After running for 246 yards against South Carolina in Alabama's 20-6 victory Saturday night, Crimson Tide running back Mark Ingram accidently tripped into ESPN reporter Erin Andrews as she was about to interview him and then quickly apologized to her.
"Isn't it interesting that Ingram apologized for tripping into Erin Andrews,'' ESPN announcer Brad Nessler said, "but he didn't apologize for running over South Carolina.''
Can you believe college basketball is starting? Midnight Madness was Friday night, and games start in two weeks. Doesn't it seem like a bad idea to start in the middle of football season? Why not push the start back a few weeks to avoid the conflicts?
Anyway, for those who think college basketball can't start soon enough, ESPN analyst Doug Gottlieb has listed his top five teams going into the season:
1. Kansas. 2. Texas. 3. Kentucky. 4. Purdue. 5. Michigan State.

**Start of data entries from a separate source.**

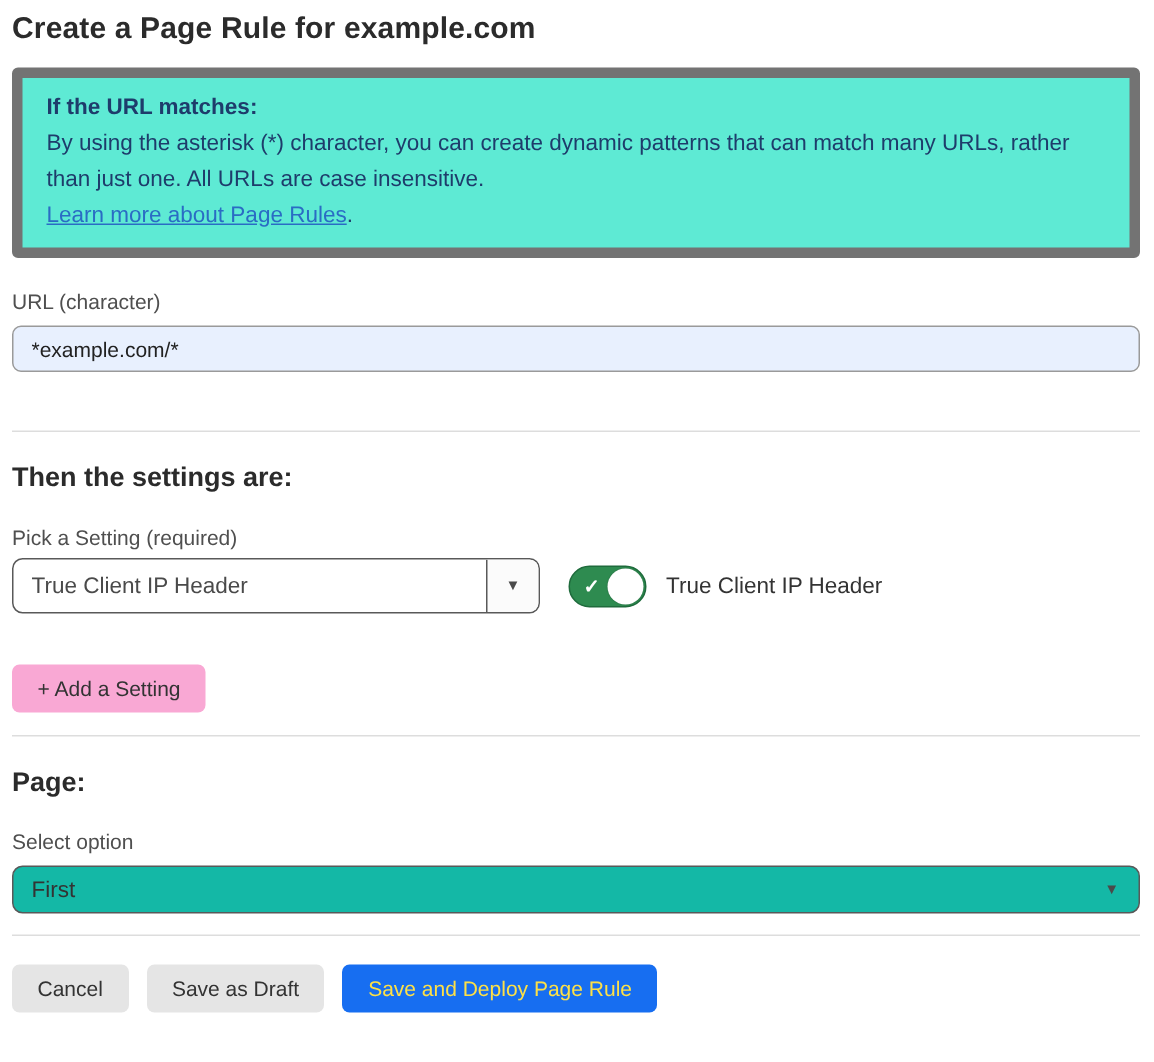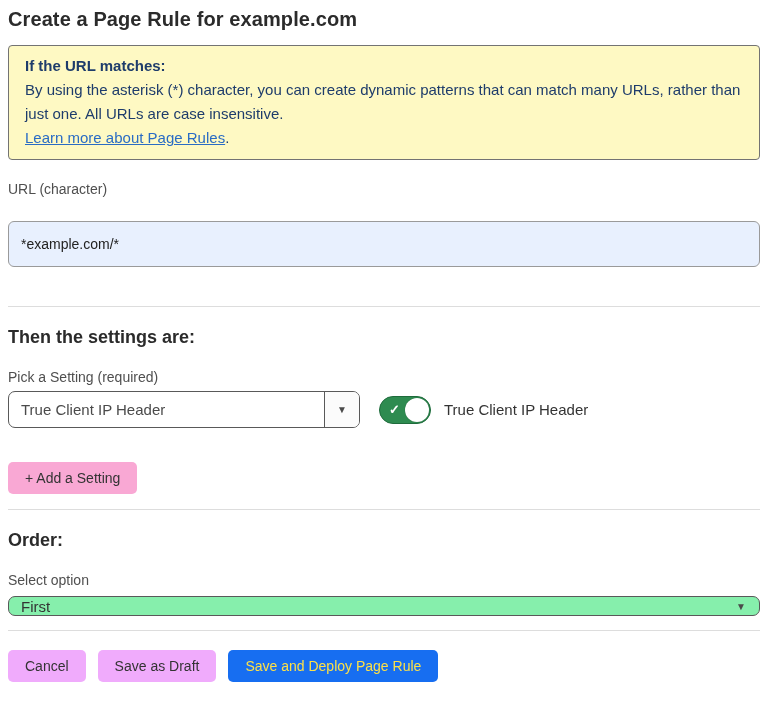--- a/index.html
+++ b/index.html
@@ -14,22 +14,22 @@
 
   .page-title {
     font-size: 20px;
     font-weight: 700;
     color: #2b2b2b;
     letter-spacing: .1px;
   }
 
   .info-box {
     margin-top: 14px;
-    background: #fef9c3;
-    border: 1px solid #737373;
+    background: #5eead4;
+    border: 7px solid #737373;
     border-radius: 4px;
     padding: 8px 16px 9px 16px;
     color: #1e3c6b;
     font-size: 15px;
     line-height: 24px;
   }
   .info-box .info-heading { font-weight: 700; }
   .info-link {
     color: #2a6cc4;
     text-decoration: underline;
@@ -37,23 +37,23 @@
   }
   .info-link-suffix { color: #1e3c6b; }
 
   .field-label {
     font-size: 14px;
     color: #4f4f4f;
     margin-top: 21px;
   }
 
   .url-input {
-    margin-top: 24px;
+    margin-top: 8px;
     width: 100%;
-    height: 46px;
+    height: 31px;
     background: #e8f0fe;
     border: 1px solid #9a9a9a;
     border-radius: 6px;
     padding: 0 12px;
     font-size: 14px;
     color: #222222;
     font-family: "Liberation Sans", sans-serif;
     outline: none;
   }
 
@@ -145,35 +145,35 @@
 
   .btn {
     display: inline-block;
     border: none;
     border-radius: 5px;
     font-family: "Liberation Sans", sans-serif;
     font-size: 14px;
     padding: 8px 17px;
     cursor: pointer;
     color: #333333;
-    background: #f0abfc;
+    background: #e5e5e5;
   }
   .btn-add { margin-top: 34px; background: #f9a8d4; }
   .btn-primary {
     background: #176ef1;
     color: #fde047;
   }
 
   .wide-select {
     margin-top: 8px;
     width: 100%;
-    height: 20px;
+    height: 32px;
     border: 1.5px solid #595959;
     border-radius: 7px;
-    background: #86efac;
+    background: #14b8a6;
     display: flex;
     align-items: center;
     cursor: pointer;
   }
   .wide-select .sel-text {
     flex: 1;
     padding-left: 12px;
     font-size: 15px;
     color: #333333;
   }
@@ -229,21 +229,21 @@
       <span class="check-icon">✓</span>
       <span class="toggle-knob"></span>
     </div>
     <span class="toggle-label">True Client IP Header</span>
   </div>
 
   <button class="btn btn-add">+ Add a Setting</button>
 
   <hr class="divider d2">
 
-  <div class="section-heading">Order:</div>
+  <div class="section-heading">Page:</div>
 
   <div class="field-label">Select option</div>
 
   <div class="wide-select">
     <span class="sel-text">First</span>
     <span class="sel-arrow">▼</span>
   </div>
 
 
   <hr class="divider d3">

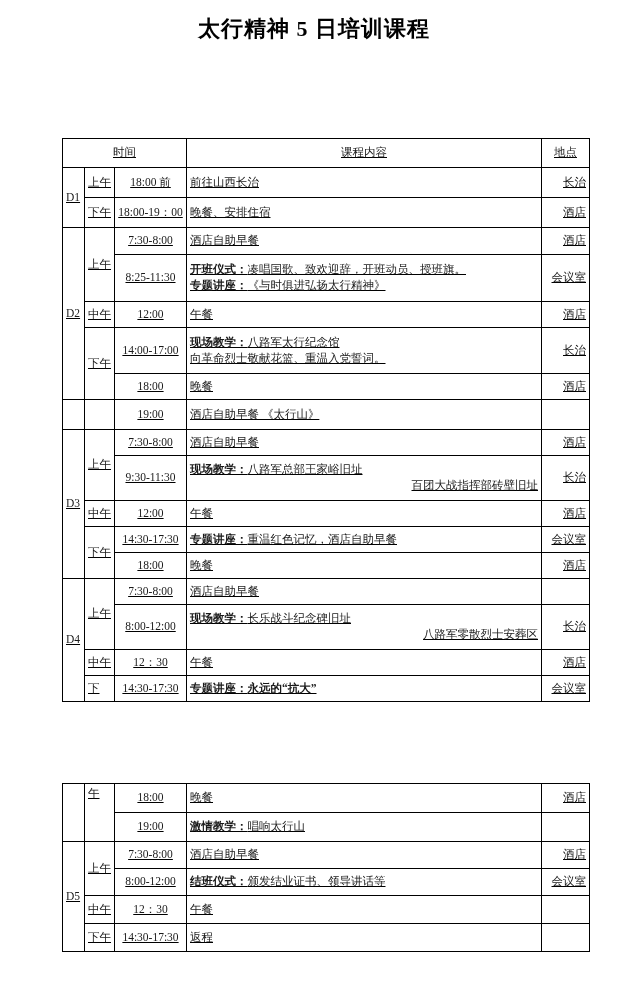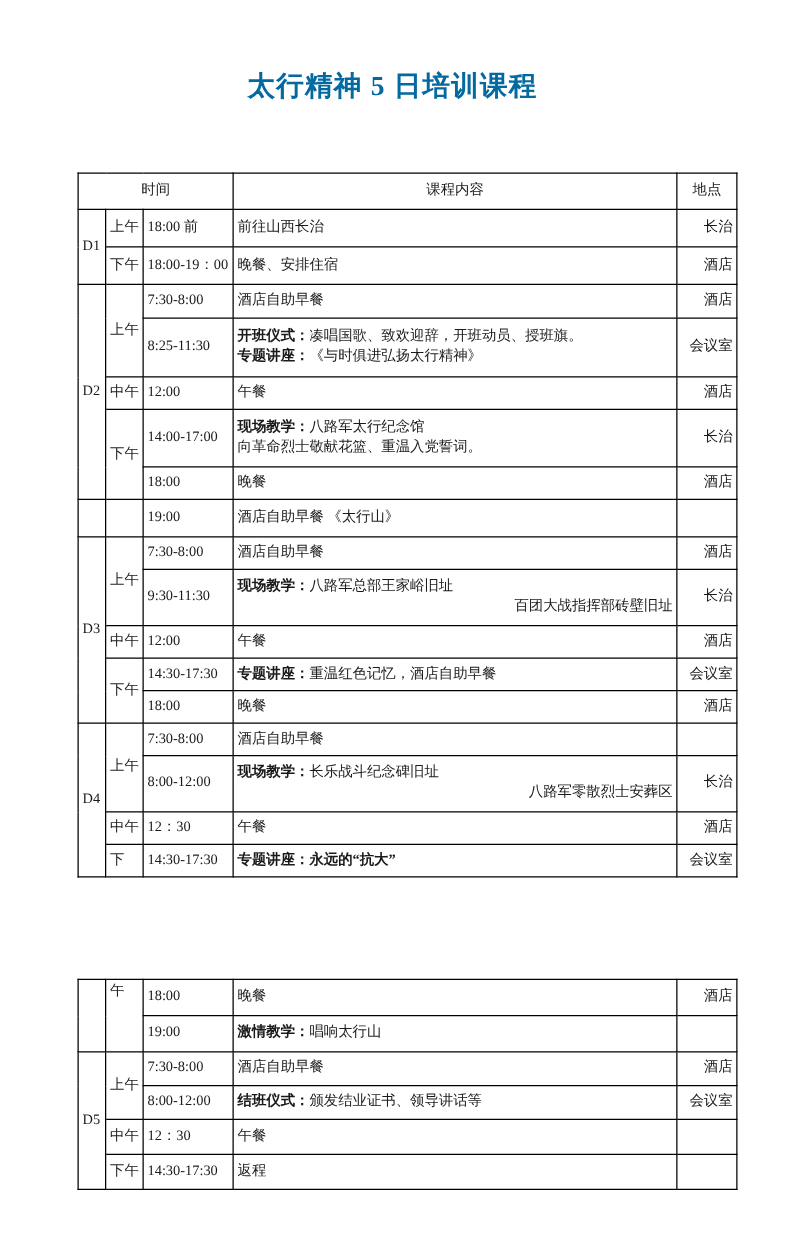--- a/index.html
+++ b/index.html
@@ -19,23 +19,23 @@
     width: 628px;
     height: 1000px;
     position: relative;
     box-sizing: border-box;
   }
   .doc-title {
     text-align: center;
     font-size: 22px;
     font-weight: bold;
     letter-spacing: 1px;
-    padding-top: 54px;
+    padding-top: 14px;
     font-family: "Liberation Serif", "DejaVu Serif", serif;
-    color: #0369a1;
+    color: #000000;
   }
   .table-wrap {
     position: absolute;
     left: 62px;
     width: 527px;
   }
   #table-main-wrap { top: 138px; }
   #table-cont-wrap { top: 783px; }
 
   table.sched {
@@ -50,20 +50,21 @@
     vertical-align: middle;
     font-weight: normal;
     font-size: 11.5px;
     line-height: 1.35;
     color: #1a1a1a;
     overflow: hidden;
   }
   
   table.sched {
     border: 1.6px solid #000;
+    text-decoration: underline;
   }
   col.c-day   { width: 22px; }
   col.c-per   { width: 30px; }
   col.c-time  { width: 72px; }
   col.c-cont  { width: 355px; }
   col.c-loc   { width: 48px; }
 
   th.hdr {
     text-align: center;
     font-weight: bold;
@@ -81,21 +82,21 @@
   }
   td.day.mid { vertical-align: middle; margin-left: 10px; }
   td.per {
     text-align: left;
     font-size: 11.5px;
     padding-left: 2px;
     white-space: nowrap;
   }
   td.per.top { vertical-align: top; }
   td.time {
-    text-align: left;
+    text-align: center;
     font-size: 11px;
     padding-left: 3px;
     white-space: nowrap;
     font-family: "Liberation Serif", "DejaVu Serif", serif;
   }
   td.cont {
     text-align: left;
     padding-left: 4px;
   }
   td.loc {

"If Urban Meyer is brought along with Tim Tebow, that would be the key,'' Johnson said. "If you're going to bring in Tebow, you've got to make sure the offense comes with him, because Tebow’s not going to fit in with a pro-style offense.''
Best radio team
I've never been a fan of ESPN's Sunday night baseball announcing team, Jon Miller and Joe Morgan. On TV, they strike me as arrogant know-it-alls who are constantly trying to outdo one another. But strangely, they are more interesting on radio than they are on TV. They are calling the American League Championship Series for ESPN Radio and do a really solid job. They seem to mesh better on radio, and both seem to make the game the focal point as opposed to their voices.
Detroit Free Press columnist Mitch Albom was right when he said on Sunday's Sports Reporters: "When (Oklahoma quarterback) Sam Bradford went down again (against Texas on Saturday), it was a scary moment. It scared a whole lot of underclassmen into turning pro as quickly as they can.''
You have to wonder whether Bradford's pro stock has dropped mightily for fear that he now has a creaky shoulder. On top of that, underclassmen have watched Florida's Tim Tebow suffer a concussion as Jets quarterback Mark Sanchez and the Lions' Matt Stafford are having success and getting well-paid instead after leaving school early. Who can blame a kid for seeing all this and wanting to leave early?
Advice to the NFL Network's Michael Irvin: Don't say things like this when the team you're talking about has a tough opponent later in the day:
"This New York Giants football team is better than the New York Giants team that won the Super Bowl,'' Irvin said Sunday morning. "This is the next team that we use the word 'dynasty' around.''
Irvin's dynasty then went out and got blown up by the Saints 48-27. By the way, CBS's Bill Cowher not only called New Orleans' victory but said the Saints have the best chance of going undefeated.
Three things that popped into my head
1. Doesn't it seem a little early in the season for Lightning general manager Brian Lawton to be reading people the riot act?
2. I don't care whether he's writing for Sports Illustrated or appearing on NBC's Sunday Night Football or at halftime of NBC’s Notre Dame coverage, if NFL writer-analyst Peter King has something to say, I'm interested in hearing it.
3. If a big baseball game is on TV, would you rather have anyone calling it than Fox's Joe Buck and Tim McCarver?